Objective A: Write out the part of the text on electrolytic capacitors that opens with the words containing "The correct course" and closes with "to that capacitor.".
Objective B: Summarize the text on electrolytic capacitors in two sentences.
Objective C: In the text on electrolytic capacitors, what resistor is used when reforming a 450V working capacitor?

--- start of Selected excerpt ---

Warning: The voltages involved with most electrolytic capacitors used in valve based
equipment are lethal. If in doubt seek expert help. The old adage -
The electrolytic capacitor is a critical part of both old and modern electronic equipment and it must be used correctly in order to get the longest and safest operational life and is particularly important with high voltage versions of these components. Electrolytic capacitors rely on a chemical process to provide the insulator between the two metal plates and this process can degrade over a period of years if the capacitor has not had power applied. The result is that the working voltage of any electrolytic capacitors in equipment gradually falls. If full power is applied to long unused equipment then the electrolytic capacitors can pass excessive amounts of current that could cause a catastrophic failure to the entire equipment and a potential fire hazard to surrounding property.
The correct course of action is to ensure that each electrolytic capacitor’s insulation is ‘reformed’ by the application of a current limited voltage to each individual capacitor. Current limiting ensures that the heat generated within the capacitor is kept at a sufficiently low level that damage does not occur. My preferred method is to carefully disconnect each electrolytic capacitor and apply a voltage, equal to the working voltage of the respective capacitor, via a suitable current limiting resistor to that capacitor.
For example, for a 450V working capacitor, I apply 450V DC, observing the correct
polarity, via a 470K 2W resistor to the capacitor and measure the voltage drop across
the resistor with a volt meter -
The circuit assumes that the negative line of the power supply is connected to ground but this is not mandatory. Should the positive line be grounded instead then move the 470K resistor to the positive side of the capacitor.

--- end of Selected excerpt ---
--- start of Listed entries ---

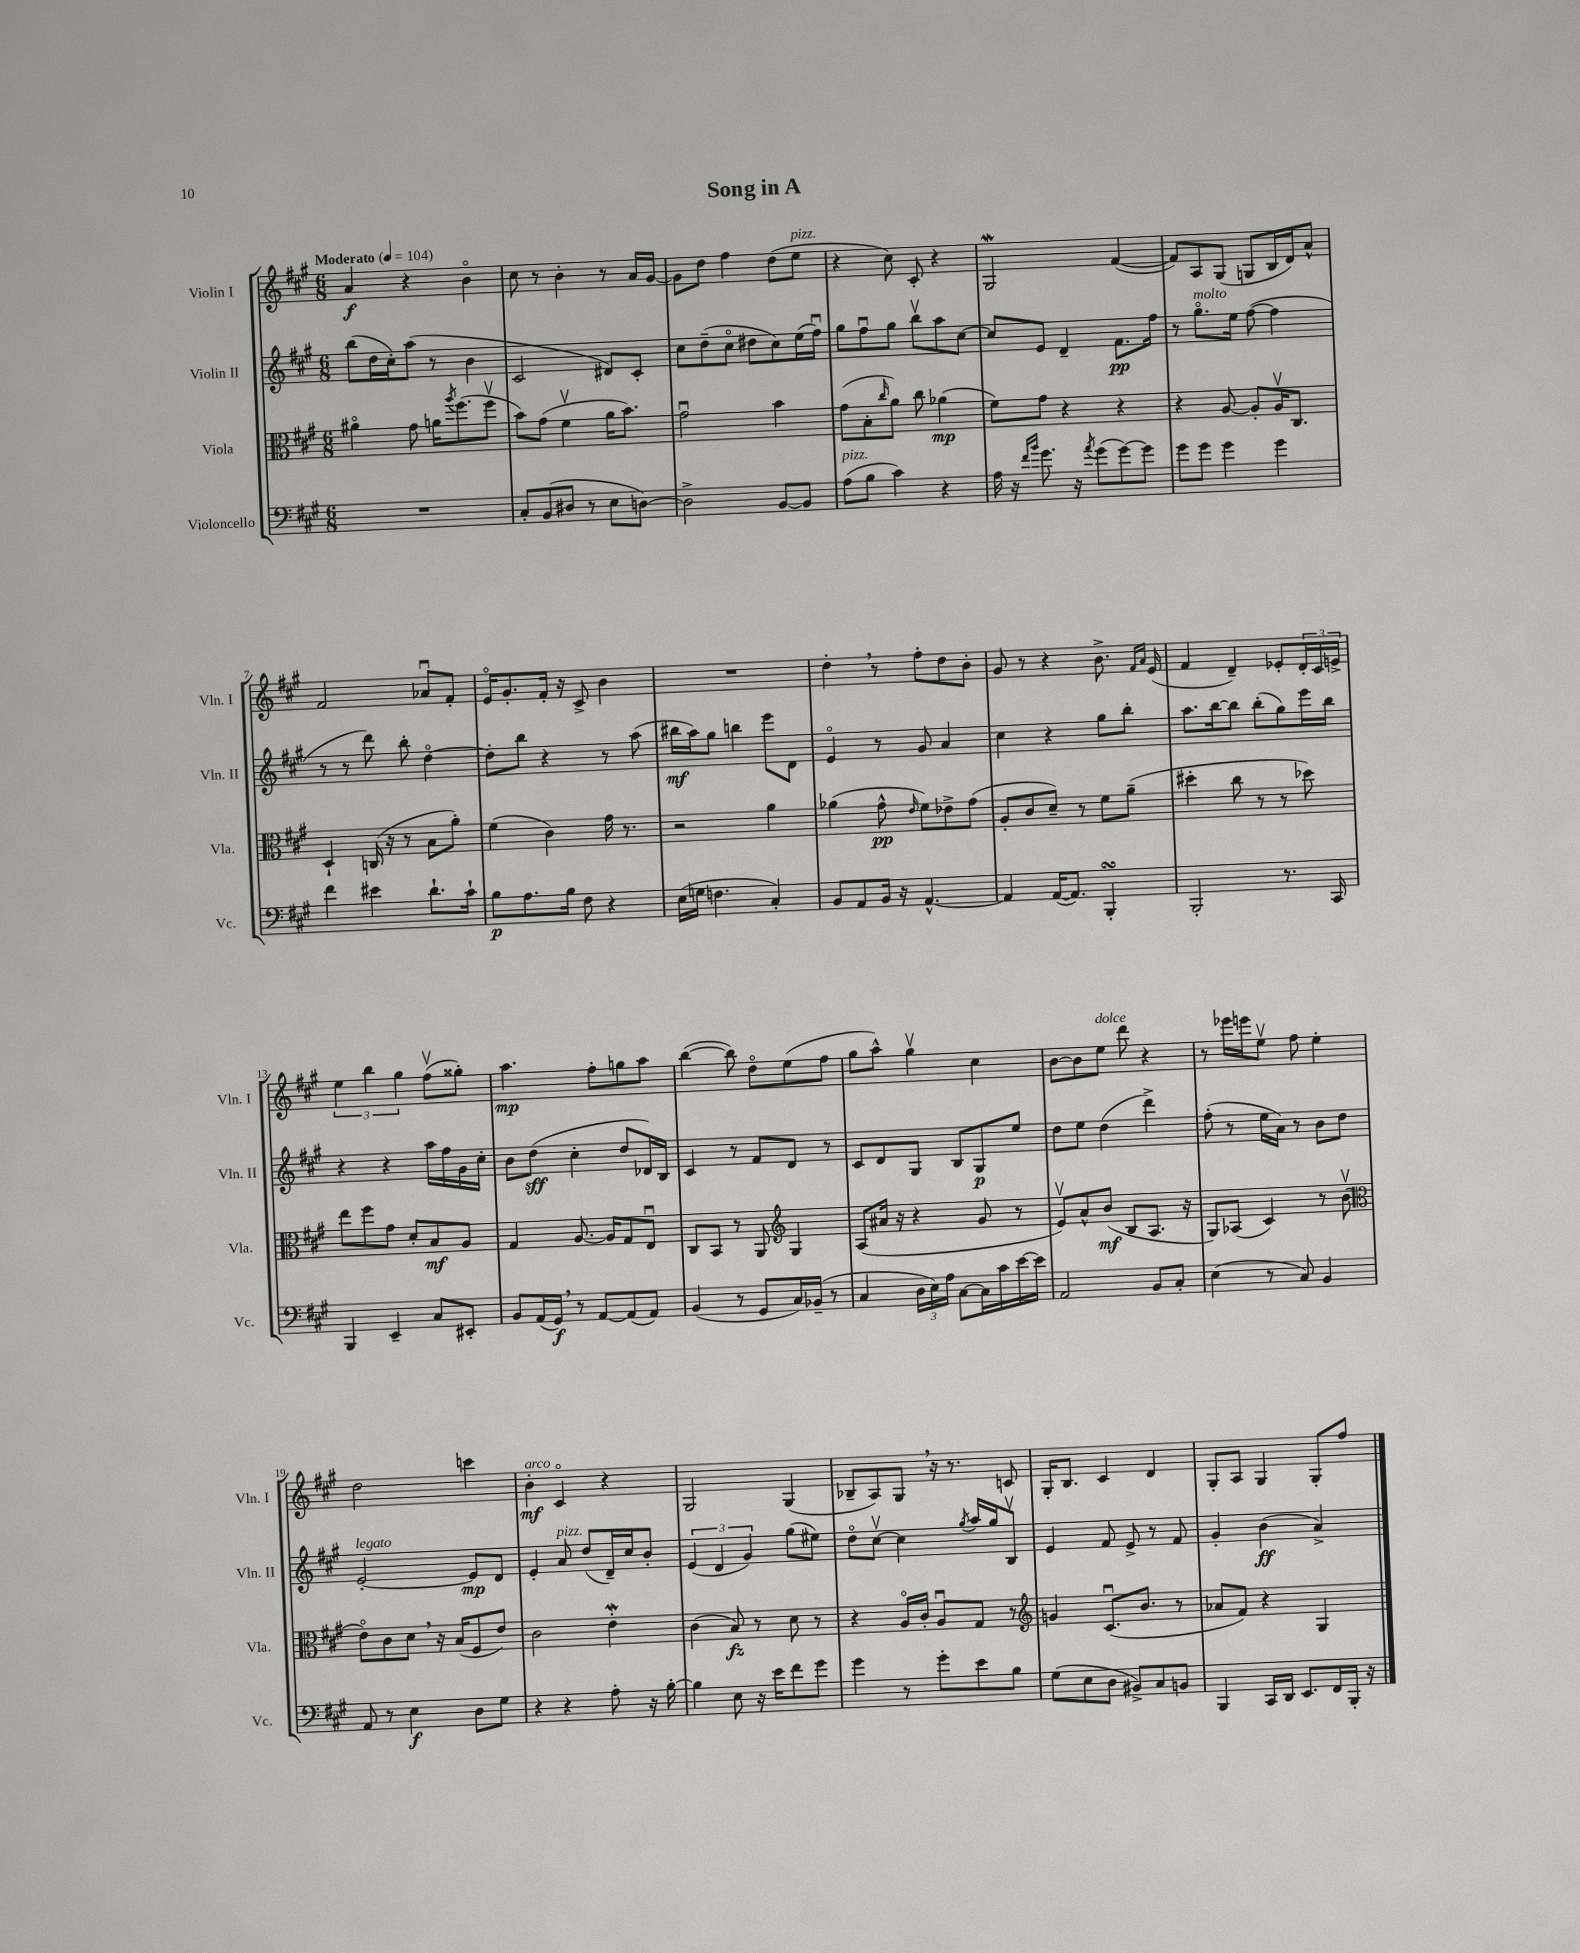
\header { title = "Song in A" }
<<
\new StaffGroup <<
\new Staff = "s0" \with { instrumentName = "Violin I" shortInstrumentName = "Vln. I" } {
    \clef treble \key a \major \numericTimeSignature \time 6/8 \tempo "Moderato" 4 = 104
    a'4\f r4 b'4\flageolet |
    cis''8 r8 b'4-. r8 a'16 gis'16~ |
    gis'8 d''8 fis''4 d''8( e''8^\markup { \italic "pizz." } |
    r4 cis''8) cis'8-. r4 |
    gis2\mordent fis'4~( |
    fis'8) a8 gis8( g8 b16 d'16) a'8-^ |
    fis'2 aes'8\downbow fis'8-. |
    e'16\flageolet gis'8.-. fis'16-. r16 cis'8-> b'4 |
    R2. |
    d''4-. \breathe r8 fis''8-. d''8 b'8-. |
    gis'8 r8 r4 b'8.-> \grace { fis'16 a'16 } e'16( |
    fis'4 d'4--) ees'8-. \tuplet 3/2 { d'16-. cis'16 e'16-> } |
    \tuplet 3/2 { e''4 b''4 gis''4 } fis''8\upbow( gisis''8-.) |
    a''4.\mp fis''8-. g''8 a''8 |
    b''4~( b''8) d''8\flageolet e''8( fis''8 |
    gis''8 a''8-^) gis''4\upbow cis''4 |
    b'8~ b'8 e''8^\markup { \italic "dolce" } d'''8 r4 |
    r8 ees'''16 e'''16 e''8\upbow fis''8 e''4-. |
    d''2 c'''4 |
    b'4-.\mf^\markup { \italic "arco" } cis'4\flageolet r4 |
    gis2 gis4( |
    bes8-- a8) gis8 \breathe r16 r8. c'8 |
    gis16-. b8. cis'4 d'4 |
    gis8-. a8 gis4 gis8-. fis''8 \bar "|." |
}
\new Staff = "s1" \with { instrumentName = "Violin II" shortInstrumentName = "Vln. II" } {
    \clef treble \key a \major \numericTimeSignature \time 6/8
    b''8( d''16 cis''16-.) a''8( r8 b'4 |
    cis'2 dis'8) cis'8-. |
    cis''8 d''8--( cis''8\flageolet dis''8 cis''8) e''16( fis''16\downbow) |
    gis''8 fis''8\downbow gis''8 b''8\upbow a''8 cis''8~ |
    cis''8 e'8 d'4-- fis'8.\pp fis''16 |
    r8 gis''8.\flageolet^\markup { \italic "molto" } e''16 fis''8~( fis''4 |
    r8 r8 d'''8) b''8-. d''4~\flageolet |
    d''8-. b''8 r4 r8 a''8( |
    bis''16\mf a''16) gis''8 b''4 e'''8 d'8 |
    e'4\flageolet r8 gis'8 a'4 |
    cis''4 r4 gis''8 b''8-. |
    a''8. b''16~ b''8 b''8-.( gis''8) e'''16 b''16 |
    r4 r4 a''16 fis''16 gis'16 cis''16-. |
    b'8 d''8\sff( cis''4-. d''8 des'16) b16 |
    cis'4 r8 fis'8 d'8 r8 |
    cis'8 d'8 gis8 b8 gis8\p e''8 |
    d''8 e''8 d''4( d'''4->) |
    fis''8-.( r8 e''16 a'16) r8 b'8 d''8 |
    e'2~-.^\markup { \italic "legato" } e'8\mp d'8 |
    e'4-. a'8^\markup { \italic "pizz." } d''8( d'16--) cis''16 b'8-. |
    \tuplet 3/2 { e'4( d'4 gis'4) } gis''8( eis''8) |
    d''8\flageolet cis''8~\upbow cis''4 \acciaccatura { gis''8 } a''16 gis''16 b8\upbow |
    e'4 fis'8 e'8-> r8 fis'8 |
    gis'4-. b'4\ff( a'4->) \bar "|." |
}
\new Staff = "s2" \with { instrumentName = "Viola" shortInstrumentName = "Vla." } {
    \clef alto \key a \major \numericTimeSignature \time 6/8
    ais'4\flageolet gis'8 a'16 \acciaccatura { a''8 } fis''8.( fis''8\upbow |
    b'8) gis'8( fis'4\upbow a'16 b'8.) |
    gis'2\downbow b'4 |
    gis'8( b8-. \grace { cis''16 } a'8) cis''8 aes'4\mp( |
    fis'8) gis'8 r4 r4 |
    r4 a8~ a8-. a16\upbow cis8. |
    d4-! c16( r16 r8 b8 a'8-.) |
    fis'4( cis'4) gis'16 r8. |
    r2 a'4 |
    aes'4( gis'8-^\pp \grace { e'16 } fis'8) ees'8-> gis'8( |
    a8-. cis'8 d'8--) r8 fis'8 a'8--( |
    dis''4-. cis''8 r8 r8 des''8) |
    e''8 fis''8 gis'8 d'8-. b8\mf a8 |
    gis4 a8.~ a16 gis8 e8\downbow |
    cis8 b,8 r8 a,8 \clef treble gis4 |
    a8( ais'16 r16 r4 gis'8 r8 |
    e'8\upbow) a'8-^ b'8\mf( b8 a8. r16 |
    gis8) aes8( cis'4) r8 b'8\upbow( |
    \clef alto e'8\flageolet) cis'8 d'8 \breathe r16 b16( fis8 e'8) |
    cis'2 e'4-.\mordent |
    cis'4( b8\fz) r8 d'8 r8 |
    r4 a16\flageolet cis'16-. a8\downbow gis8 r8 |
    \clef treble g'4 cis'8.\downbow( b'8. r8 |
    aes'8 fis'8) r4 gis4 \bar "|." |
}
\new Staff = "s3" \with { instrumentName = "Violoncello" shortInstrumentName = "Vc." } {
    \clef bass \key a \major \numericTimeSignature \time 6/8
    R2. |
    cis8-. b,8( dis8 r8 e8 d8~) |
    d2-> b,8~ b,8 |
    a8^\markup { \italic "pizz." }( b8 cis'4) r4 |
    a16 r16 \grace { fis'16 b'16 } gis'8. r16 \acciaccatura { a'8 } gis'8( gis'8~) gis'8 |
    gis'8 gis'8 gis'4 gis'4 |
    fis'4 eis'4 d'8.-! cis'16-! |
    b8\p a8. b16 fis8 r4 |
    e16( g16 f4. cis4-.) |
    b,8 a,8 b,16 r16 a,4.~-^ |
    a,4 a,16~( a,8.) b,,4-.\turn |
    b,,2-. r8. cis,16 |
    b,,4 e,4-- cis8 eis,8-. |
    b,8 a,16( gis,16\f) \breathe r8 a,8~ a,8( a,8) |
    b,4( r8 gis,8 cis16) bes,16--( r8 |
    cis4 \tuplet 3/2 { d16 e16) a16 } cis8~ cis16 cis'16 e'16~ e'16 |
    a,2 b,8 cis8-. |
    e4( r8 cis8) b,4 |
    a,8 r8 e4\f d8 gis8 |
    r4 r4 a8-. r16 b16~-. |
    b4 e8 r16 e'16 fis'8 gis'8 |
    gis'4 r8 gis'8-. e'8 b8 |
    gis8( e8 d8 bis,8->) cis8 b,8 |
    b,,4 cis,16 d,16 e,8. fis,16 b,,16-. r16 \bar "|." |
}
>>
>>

--- end of Listed entries ---

Written response A:
The correct course of action is to ensure that each electrolytic capacitor’s insulation is ‘reformed’ by the application of a current limited voltage to each individual capacitor. Current limiting ensures that the heat generated within the capacitor is kept at a sufficiently low level that damage does not occur. My preferred method is to carefully disconnect each electrolytic capacitor and apply a voltage, equal to the working voltage of the respective capacitor, via a suitable current limiting resistor to that capacitor.

Written response B: Electrolytic capacitors depend on a chemical process for their insulation, which can degrade over years without power, so applying full power to long-unused equipment risks excessive current, catastrophic failure and fire. The remedy is to reform each capacitor by applying a current-limited voltage equal to its working voltage through a suitable resistor, which keeps internal heating low enough to avoid damage.

Written response C: A 470K 2W resistor.